Rewrite the part of the rows that runs from the start through the line containing "plataforma que mais aprova em concursos", changing "Bastu" to "Sauna" and leaving everything else unchanged.
Data for processing Block Start
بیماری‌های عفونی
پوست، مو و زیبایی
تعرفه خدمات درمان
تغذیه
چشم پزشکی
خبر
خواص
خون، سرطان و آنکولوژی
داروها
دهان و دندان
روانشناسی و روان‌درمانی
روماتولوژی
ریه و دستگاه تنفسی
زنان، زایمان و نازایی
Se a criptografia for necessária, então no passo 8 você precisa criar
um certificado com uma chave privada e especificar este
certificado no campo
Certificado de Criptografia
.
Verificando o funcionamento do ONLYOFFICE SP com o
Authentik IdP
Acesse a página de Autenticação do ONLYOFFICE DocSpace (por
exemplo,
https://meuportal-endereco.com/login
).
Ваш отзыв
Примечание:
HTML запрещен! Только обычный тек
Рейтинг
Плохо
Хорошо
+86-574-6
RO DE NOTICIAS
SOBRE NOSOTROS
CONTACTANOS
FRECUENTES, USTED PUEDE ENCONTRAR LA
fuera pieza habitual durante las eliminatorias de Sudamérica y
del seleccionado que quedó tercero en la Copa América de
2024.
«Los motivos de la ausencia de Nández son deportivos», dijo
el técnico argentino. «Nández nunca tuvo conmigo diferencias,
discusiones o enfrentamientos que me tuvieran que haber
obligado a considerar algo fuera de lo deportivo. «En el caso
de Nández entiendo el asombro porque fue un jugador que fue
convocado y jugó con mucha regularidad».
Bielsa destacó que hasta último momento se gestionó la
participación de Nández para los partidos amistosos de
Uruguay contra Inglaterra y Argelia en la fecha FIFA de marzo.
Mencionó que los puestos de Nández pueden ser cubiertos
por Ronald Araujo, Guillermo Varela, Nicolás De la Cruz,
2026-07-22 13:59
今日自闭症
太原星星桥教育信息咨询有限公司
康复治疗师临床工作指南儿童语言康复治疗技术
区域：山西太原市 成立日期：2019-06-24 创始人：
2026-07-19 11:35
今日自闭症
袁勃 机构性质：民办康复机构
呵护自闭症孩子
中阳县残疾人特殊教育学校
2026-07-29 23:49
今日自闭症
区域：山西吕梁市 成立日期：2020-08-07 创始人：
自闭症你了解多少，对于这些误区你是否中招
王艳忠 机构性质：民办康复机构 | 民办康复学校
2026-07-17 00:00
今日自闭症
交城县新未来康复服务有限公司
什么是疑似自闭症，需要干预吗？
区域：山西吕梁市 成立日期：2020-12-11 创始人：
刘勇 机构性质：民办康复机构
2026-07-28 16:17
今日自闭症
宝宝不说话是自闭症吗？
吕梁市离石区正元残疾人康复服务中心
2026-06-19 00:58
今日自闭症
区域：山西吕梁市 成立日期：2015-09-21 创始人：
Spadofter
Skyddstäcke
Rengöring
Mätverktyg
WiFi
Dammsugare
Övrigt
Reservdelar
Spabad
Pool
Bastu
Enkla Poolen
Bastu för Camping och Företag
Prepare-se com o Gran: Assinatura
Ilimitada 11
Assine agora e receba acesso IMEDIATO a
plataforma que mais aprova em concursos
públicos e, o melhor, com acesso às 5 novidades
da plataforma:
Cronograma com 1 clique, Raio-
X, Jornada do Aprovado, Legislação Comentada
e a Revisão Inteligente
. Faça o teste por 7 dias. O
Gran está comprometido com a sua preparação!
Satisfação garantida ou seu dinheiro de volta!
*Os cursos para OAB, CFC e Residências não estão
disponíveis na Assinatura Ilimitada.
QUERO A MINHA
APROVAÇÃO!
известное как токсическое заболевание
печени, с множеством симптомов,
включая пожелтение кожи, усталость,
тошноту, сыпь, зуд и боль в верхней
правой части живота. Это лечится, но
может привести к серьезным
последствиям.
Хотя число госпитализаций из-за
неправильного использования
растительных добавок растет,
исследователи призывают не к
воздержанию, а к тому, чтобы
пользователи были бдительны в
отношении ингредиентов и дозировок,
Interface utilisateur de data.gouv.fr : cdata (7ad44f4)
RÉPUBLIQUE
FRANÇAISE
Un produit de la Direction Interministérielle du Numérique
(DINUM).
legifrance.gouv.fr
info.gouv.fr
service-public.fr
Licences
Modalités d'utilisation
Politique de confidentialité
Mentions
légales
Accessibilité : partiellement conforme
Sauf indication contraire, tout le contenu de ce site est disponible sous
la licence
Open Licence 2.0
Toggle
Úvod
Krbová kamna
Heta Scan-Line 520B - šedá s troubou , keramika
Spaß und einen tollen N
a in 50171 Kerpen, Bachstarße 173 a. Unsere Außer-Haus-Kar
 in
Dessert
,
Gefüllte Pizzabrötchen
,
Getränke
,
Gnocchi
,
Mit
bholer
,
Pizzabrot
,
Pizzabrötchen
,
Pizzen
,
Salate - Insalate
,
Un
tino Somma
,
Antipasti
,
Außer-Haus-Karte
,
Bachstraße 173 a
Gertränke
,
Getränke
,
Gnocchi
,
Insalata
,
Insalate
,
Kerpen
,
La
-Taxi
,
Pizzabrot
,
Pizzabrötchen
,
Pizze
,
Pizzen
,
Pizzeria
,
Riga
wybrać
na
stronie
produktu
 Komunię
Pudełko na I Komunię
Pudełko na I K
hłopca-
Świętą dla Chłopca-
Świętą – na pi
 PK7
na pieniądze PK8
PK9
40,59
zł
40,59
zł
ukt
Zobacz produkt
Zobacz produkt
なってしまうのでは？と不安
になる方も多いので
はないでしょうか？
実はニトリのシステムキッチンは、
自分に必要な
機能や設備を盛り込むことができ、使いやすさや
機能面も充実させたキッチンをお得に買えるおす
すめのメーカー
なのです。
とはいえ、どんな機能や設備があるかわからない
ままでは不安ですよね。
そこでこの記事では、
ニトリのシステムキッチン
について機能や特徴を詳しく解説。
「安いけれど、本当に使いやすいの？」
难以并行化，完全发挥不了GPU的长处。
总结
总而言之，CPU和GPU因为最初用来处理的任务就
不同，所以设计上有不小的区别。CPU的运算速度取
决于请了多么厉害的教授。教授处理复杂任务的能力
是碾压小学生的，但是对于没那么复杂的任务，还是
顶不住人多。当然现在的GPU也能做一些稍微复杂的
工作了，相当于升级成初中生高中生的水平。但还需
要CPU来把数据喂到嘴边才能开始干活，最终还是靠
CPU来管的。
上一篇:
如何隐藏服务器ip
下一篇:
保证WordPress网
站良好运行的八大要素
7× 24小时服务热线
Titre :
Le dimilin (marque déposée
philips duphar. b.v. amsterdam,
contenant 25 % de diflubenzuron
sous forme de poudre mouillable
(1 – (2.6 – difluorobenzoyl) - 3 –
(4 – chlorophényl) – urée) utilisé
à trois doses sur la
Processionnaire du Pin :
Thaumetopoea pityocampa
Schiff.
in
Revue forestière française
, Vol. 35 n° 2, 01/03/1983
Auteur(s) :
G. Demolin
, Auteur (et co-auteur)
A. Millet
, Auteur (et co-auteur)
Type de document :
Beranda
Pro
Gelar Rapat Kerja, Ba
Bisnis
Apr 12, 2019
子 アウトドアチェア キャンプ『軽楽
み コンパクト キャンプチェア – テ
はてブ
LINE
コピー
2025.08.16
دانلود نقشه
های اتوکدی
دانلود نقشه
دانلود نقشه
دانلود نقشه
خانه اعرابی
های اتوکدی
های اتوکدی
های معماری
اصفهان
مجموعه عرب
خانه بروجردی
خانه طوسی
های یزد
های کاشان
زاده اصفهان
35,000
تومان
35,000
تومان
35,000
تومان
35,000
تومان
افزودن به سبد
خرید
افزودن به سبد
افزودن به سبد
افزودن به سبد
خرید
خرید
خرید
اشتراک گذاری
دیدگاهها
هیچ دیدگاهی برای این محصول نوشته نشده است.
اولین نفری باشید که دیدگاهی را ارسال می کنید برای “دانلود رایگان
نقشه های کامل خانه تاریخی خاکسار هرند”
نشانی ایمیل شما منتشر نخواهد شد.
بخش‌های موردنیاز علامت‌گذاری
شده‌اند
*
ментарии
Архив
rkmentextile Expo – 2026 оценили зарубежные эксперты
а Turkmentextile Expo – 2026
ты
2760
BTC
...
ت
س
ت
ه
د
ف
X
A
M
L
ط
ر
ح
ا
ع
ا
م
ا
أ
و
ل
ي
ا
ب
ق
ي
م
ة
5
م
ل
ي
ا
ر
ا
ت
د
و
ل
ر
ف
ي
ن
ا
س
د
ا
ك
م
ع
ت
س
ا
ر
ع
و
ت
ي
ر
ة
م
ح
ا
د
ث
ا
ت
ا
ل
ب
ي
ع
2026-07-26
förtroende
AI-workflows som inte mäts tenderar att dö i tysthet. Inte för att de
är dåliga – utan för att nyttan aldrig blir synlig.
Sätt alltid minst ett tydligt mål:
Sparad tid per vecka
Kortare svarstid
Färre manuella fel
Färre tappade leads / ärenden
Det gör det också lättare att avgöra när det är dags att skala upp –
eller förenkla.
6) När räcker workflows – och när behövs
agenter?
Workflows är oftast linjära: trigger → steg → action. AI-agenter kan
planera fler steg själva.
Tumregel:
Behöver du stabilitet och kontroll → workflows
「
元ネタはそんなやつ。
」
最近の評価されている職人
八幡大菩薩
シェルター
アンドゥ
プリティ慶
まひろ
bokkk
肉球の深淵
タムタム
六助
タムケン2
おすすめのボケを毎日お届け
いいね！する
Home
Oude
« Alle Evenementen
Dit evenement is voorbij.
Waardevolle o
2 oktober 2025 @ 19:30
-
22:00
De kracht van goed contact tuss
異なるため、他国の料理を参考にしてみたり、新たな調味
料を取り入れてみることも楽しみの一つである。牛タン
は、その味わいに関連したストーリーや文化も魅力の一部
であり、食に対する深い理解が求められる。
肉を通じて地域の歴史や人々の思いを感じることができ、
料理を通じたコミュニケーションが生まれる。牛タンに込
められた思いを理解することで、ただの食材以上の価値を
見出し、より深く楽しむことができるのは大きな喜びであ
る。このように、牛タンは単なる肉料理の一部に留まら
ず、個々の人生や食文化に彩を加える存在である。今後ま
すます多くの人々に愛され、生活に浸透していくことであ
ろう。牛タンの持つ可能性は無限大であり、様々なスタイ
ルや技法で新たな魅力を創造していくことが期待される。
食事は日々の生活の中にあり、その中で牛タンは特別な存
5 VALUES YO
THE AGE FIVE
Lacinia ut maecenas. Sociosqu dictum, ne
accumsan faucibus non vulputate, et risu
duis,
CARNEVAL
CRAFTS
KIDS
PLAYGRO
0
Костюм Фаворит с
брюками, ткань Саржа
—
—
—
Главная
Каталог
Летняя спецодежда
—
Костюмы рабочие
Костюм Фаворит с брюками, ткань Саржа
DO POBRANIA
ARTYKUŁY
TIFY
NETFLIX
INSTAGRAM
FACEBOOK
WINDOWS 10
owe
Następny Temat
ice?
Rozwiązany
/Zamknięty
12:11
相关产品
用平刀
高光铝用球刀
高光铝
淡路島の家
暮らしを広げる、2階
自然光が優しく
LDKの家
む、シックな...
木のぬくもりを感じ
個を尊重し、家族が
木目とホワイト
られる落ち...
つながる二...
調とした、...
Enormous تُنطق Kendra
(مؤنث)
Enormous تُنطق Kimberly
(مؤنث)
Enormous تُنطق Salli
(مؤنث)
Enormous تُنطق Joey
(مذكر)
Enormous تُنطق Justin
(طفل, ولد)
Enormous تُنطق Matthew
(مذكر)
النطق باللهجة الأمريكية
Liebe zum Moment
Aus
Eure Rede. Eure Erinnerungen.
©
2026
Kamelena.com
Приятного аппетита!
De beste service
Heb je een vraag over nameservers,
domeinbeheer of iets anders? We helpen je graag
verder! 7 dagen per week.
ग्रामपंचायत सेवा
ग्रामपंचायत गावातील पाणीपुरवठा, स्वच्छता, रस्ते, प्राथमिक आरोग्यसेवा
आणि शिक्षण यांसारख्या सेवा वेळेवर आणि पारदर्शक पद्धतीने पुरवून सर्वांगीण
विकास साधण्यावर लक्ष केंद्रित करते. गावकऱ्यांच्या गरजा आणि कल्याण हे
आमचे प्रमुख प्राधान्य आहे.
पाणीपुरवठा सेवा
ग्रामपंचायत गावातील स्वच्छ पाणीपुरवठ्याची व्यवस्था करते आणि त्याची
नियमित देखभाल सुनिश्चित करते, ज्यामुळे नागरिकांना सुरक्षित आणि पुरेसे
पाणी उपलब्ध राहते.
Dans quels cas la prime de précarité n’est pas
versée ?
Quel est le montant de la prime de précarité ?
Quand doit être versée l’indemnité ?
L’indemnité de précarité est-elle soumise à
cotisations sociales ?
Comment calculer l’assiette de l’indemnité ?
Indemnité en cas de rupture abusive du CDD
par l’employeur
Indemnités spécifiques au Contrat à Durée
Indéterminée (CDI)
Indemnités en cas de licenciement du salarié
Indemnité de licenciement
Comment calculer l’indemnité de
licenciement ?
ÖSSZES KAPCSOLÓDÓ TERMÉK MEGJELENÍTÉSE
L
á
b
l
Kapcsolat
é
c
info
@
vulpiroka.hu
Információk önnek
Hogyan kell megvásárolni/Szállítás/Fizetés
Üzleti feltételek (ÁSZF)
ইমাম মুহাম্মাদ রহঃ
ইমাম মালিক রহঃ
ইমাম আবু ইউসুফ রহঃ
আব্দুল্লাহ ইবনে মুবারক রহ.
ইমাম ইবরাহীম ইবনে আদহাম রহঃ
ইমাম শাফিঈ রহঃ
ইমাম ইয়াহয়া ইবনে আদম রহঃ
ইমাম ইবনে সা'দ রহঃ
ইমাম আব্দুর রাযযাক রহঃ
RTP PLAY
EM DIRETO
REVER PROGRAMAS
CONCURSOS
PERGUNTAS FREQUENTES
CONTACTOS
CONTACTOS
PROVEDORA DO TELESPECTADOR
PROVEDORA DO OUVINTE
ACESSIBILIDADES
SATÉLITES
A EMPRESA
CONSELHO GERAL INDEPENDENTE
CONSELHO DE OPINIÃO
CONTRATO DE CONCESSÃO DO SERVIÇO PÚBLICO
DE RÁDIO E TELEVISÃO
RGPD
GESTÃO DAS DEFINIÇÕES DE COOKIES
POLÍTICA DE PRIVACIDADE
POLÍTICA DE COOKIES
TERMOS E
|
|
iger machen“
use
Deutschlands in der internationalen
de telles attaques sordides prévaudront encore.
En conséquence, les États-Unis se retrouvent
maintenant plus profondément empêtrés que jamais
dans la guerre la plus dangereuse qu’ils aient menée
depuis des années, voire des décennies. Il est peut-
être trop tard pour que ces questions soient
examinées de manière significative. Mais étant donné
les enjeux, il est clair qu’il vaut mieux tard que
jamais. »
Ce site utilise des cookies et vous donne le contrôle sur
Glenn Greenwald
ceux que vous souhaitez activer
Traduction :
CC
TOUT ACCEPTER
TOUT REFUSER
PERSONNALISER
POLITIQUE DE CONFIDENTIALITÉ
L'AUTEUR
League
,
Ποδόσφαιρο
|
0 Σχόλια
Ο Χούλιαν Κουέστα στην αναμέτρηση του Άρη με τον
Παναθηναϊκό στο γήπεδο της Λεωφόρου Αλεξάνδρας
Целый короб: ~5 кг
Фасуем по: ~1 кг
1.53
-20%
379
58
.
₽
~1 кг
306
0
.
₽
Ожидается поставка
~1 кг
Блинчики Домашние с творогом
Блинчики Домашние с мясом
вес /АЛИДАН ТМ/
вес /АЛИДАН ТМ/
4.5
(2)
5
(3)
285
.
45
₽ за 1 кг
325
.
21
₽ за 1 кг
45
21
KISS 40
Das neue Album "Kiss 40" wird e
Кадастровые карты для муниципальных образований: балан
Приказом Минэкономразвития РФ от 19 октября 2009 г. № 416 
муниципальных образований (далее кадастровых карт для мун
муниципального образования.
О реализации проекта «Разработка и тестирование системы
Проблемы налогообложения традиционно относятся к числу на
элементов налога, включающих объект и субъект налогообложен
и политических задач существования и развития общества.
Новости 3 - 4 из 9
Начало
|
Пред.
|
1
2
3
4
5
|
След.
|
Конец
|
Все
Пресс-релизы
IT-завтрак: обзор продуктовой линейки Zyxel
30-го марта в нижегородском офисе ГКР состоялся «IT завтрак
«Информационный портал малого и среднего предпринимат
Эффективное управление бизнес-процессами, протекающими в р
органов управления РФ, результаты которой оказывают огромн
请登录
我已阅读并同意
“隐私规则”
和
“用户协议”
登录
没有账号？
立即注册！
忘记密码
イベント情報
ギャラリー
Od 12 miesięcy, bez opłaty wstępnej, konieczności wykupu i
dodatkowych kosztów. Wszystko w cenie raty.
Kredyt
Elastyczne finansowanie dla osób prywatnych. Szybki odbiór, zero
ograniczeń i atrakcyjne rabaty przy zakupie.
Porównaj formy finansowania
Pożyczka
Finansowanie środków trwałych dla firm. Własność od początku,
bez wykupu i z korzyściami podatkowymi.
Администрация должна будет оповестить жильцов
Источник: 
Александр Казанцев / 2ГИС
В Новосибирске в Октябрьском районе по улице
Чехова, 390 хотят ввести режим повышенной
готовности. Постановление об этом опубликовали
Data for processing Block End
◆ Task response ◆
بیماری‌های عفونی
پوست، مو و زیبایی
تعرفه خدمات درمان
تغذیه
چشم پزشکی
خبر
خواص
خون، سرطان و آنکولوژی
داروها
دهان و دندان
روانشناسی و روان‌درمانی
روماتولوژی
ریه و دستگاه تنفسی
زنان، زایمان و نازایی
Se a criptografia for necessária, então no passo 8 você precisa criar
um certificado com uma chave privada e especificar este
certificado no campo
Certificado de Criptografia
.
Verificando o funcionamento do ONLYOFFICE SP com o
Authentik IdP
Acesse a página de Autenticação do ONLYOFFICE DocSpace (por
exemplo,
https://meuportal-endereco.com/login
).
Ваш отзыв
Примечание:
HTML запрещен! Только обычный тек
Рейтинг
Плохо
Хорошо
+86-574-6
RO DE NOTICIAS
SOBRE NOSOTROS
CONTACTANOS
FRECUENTES, USTED PUEDE ENCONTRAR LA
fuera pieza habitual durante las eliminatorias de Sudamérica y
del seleccionado que quedó tercero en la Copa América de
2024.
«Los motivos de la ausencia de Nández son deportivos», dijo
el técnico argentino. «Nández nunca tuvo conmigo diferencias,
discusiones o enfrentamientos que me tuvieran que haber
obligado a considerar algo fuera de lo deportivo. «En el caso
de Nández entiendo el asombro porque fue un jugador que fue
convocado y jugó con mucha regularidad».
Bielsa destacó que hasta último momento se gestionó la
participación de Nández para los partidos amistosos de
Uruguay contra Inglaterra y Argelia en la fecha FIFA de marzo.
Mencionó que los puestos de Nández pueden ser cubiertos
por Ronald Araujo, Guillermo Varela, Nicolás De la Cruz,
2026-07-22 13:59
今日自闭症
太原星星桥教育信息咨询有限公司
康复治疗师临床工作指南儿童语言康复治疗技术
区域：山西太原市 成立日期：2019-06-24 创始人：
2026-07-19 11:35
今日自闭症
袁勃 机构性质：民办康复机构
呵护自闭症孩子
中阳县残疾人特殊教育学校
2026-07-29 23:49
今日自闭症
区域：山西吕梁市 成立日期：2020-08-07 创始人：
自闭症你了解多少，对于这些误区你是否中招
王艳忠 机构性质：民办康复机构 | 民办康复学校
2026-07-17 00:00
今日自闭症
交城县新未来康复服务有限公司
什么是疑似自闭症，需要干预吗？
区域：山西吕梁市 成立日期：2020-12-11 创始人：
刘勇 机构性质：民办康复机构
2026-07-28 16:17
今日自闭症
宝宝不说话是自闭症吗？
吕梁市离石区正元残疾人康复服务中心
2026-06-19 00:58
今日自闭症
区域：山西吕梁市 成立日期：2015-09-21 创始人：
Spadofter
Skyddstäcke
Rengöring
Mätverktyg
WiFi
Dammsugare
Övrigt
Reservdelar
Spabad
Pool
Sauna
Enkla Poolen
Sauna för Camping och Företag
Prepare-se com o Gran: Assinatura
Ilimitada 11
Assine agora e receba acesso IMEDIATO a
plataforma que mais aprova em concursos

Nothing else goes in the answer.